Tasks.
• A. In the article on family limited partnerships, who addressed the American Bar Association's tax section meeting in May?
• B. Carry on the article on family limited partnerships, picking up after its final sentence.

Page.
-*-*-

In May of this year a representative of the United State Treasury Department’s (“Treasury”) Office of Tax Policy addressed the American Bar Association’s tax section meeting. At the meeting the representative indicated that Treasury would issue proposed regulations under Internal Revenue Code § 2704 to address and to curtail valuation discounts related to family owned businesses, most notably family limited partnerships or “FLPs”. As of the date of this article, no such regulations have been issued but estate tax professionals are concerned of what impact new regulations could have on legitimate business and tax planning involving family business succession planning.
In regard to FLPs, a FLP, or a similar family limited liability company, is a partnership typically established by an older generation family member to run and manage a business and/or investment portfolio. Usually the organizing member contributes valuable and/or appreciating-in-value assets to the FLP. The organizing member of the FLP may have many different and legitimate non-tax reasons for creating it, including a desire for liability protection for partnership assets and for the member personally, and/or a need for an entity and its owners to oversee the management and administration of diverse assets on a centralized basis.
Once the partnership is created, the organizing family member may, and often does, sell or gift limited partner interests in the FLP over time to younger family members thereby divesting the older family member of ownership of the partnership and its underlying assets. There is nothing unusual or suspect about passing a family business to family members and the same pattern often occurs with family corporations. The older family member may be a general or managing partner of the FLP. Because non-managing, non-controlling limited partner interests in a closely-held family partnership (or in a corporation as well) are not highly marketable to the general public, the value of the limited partner interests being sold or gifted, or which may remain as a part of the older family member’s taxable estate at death, are subject to discounts to value based mainly upon their lack of marketability and lack of partnership control.
Due to the potential for significant discounts to the value of FLP interests, or other non-partnership business interests, especially in the gift and estate tax arena, the IRS has criticized FLPs as nothing more than tax scams that have no legitimate business purpose and that are designed solely to generate valuation discounts. Where audits of FLPs have revealed a weak business purpose for creating a FLP, unsupportable discount values of FLP interests, or where the founding family member retained too much control over the management and enjoyment of partnership assets, the IRS has had some success in setting aside or reducing FLP valuation discounts and in including the value of previously transferred FLP interests in the transferor partner’s taxable estate. Despite its wins, the IRS has lost many more FLP audit cases where FLPs have legitimate business purposes, discounts taken to the value of FLP interests were supportable, and where the taxpayer partner did not retain taxable control over the FLP or its assets. The biggest roadblock to the IRS is that no one, setting the issue of related parties aside, can dispute that a member of the general public will usually not pay top dollar to become a limited, non-controlling owner in a closely held, private business entity and discounts supporting such accepted reality are valid.

-*-*-

Record list.
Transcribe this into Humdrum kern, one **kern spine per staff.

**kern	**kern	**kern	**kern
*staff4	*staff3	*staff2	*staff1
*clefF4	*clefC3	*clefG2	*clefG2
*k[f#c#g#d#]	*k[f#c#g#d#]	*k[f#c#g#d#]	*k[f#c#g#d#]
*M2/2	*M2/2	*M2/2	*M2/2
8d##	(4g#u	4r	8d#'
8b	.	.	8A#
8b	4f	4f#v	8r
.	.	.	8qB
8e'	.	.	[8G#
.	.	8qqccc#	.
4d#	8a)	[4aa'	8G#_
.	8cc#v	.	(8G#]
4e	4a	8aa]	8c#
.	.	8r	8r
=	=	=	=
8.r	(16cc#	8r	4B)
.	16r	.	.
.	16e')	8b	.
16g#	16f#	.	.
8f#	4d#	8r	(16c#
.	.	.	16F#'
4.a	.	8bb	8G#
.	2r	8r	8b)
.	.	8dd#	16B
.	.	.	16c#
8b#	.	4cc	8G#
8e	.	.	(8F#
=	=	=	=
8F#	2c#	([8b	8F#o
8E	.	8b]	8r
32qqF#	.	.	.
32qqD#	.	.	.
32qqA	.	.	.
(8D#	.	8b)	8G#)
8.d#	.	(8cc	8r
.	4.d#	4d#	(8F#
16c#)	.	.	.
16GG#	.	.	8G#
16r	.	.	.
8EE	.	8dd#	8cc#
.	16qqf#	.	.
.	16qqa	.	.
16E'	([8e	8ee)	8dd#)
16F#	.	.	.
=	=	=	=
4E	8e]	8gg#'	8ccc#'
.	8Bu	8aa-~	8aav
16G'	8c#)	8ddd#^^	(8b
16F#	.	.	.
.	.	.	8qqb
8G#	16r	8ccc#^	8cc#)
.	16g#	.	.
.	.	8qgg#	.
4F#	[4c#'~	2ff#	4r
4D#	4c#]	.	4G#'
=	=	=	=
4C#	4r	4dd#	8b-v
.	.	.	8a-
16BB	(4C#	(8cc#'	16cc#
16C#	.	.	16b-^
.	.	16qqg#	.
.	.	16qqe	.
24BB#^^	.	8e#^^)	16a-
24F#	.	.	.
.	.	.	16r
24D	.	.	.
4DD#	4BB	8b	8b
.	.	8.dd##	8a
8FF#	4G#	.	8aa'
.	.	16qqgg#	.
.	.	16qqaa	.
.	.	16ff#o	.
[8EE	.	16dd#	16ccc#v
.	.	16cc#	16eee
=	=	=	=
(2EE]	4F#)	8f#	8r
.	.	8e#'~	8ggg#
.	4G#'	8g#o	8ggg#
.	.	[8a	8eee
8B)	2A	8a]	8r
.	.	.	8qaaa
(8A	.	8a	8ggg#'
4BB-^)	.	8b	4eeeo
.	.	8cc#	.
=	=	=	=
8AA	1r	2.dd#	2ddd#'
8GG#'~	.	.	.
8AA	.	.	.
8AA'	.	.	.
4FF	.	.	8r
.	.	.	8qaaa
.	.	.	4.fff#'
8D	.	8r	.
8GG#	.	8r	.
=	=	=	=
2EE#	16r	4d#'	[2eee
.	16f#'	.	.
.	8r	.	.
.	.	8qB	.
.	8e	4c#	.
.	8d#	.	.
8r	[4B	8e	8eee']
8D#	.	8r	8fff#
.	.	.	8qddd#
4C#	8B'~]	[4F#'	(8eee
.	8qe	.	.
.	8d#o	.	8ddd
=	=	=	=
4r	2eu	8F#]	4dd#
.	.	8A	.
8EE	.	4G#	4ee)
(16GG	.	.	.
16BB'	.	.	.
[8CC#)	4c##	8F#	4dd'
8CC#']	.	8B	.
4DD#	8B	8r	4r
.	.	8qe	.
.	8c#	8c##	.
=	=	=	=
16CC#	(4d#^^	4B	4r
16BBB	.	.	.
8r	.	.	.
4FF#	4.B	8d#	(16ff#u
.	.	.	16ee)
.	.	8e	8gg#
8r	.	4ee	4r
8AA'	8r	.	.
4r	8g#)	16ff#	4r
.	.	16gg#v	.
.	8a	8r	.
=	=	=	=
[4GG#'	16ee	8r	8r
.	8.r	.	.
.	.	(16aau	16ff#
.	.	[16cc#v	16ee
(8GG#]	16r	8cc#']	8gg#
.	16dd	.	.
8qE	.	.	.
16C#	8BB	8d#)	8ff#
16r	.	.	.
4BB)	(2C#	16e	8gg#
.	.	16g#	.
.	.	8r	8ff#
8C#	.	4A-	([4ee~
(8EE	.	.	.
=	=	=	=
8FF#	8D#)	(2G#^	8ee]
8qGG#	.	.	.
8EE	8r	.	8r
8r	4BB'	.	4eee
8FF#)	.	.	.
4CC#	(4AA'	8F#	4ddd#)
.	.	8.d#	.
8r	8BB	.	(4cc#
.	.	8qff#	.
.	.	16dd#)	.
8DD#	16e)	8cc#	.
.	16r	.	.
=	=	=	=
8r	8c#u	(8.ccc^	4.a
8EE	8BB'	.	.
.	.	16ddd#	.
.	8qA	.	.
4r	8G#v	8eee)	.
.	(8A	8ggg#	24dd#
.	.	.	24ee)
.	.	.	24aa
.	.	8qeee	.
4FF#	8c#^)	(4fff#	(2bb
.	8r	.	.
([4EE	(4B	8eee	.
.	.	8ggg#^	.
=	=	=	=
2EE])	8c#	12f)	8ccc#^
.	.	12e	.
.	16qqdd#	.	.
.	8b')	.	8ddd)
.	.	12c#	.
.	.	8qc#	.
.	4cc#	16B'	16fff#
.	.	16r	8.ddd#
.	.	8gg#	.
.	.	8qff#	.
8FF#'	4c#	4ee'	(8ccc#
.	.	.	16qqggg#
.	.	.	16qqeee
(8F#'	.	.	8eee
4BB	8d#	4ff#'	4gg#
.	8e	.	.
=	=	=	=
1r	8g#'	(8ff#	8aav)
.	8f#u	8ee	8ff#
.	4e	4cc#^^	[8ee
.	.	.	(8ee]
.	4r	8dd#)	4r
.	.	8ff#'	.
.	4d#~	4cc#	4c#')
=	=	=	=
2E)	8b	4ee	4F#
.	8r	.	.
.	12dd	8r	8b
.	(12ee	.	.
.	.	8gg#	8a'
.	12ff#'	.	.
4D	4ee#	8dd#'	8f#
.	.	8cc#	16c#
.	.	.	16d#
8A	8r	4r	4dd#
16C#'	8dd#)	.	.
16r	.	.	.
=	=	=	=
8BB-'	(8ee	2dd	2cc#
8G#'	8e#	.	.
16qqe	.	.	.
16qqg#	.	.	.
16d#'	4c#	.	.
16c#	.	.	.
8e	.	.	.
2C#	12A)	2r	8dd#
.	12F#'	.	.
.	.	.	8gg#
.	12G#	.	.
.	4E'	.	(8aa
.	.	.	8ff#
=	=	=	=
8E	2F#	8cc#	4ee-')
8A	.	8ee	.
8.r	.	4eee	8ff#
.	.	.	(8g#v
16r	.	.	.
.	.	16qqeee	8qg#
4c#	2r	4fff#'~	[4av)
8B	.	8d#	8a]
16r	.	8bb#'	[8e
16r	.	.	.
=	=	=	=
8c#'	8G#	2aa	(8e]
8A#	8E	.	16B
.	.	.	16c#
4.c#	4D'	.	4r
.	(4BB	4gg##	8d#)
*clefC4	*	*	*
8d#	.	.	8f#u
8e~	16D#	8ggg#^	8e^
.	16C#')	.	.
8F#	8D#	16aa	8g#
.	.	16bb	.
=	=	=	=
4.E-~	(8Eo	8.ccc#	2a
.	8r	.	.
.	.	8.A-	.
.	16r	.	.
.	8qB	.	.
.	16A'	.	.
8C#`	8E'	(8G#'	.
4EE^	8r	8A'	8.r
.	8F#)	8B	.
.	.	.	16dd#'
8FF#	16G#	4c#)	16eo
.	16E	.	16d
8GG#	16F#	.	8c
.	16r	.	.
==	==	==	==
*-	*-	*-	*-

-*-*-

Outputs by task.
• A. A representative of the United States Treasury Department's Office of Tax Policy.

• B.
Code § 2704 provides that an “applicable restriction” that may affect, or discount, the value of a family business ownership interest is to be ignored in valuing such ownership interest. Section 2704 applies to all family business entities and not just to FLPs. The statute defines an “applicable restriction” as any restriction that limits the ability of the business entity to liquidate and which restriction either (a) lapses after the ownership interest is transferred (by gift or at death); or (b) can be removed by the transferor or a family member after the ownership interest is transferred (by gift or at death). Id. at (b)(2). A restriction that is imposed by any state or federal law is not an applicable restriction. Id. at (b)(3). Section 2704 has been interpreted to mean that an applicable restriction is a limitation on the ability to liquidate the entity that is more restrictive than what would apply to the entity under state law if the restriction did not exist. Treas. Reg. § 25.2702-2(b). Because an entity will not, by design and/or by applicable state law, have liquidation limitations more restrictive than state law, §2704 will rarely if ever apply. The current presidential Administration, in past budget proposals, has conceded that as is, the statute has limited value as a discount deterrent. The Administration, until recently, has advocated for a legislative amendment to § 2704 to expand the definition of applicable restrictions to include restrictions unrelated to liquidation of an entity.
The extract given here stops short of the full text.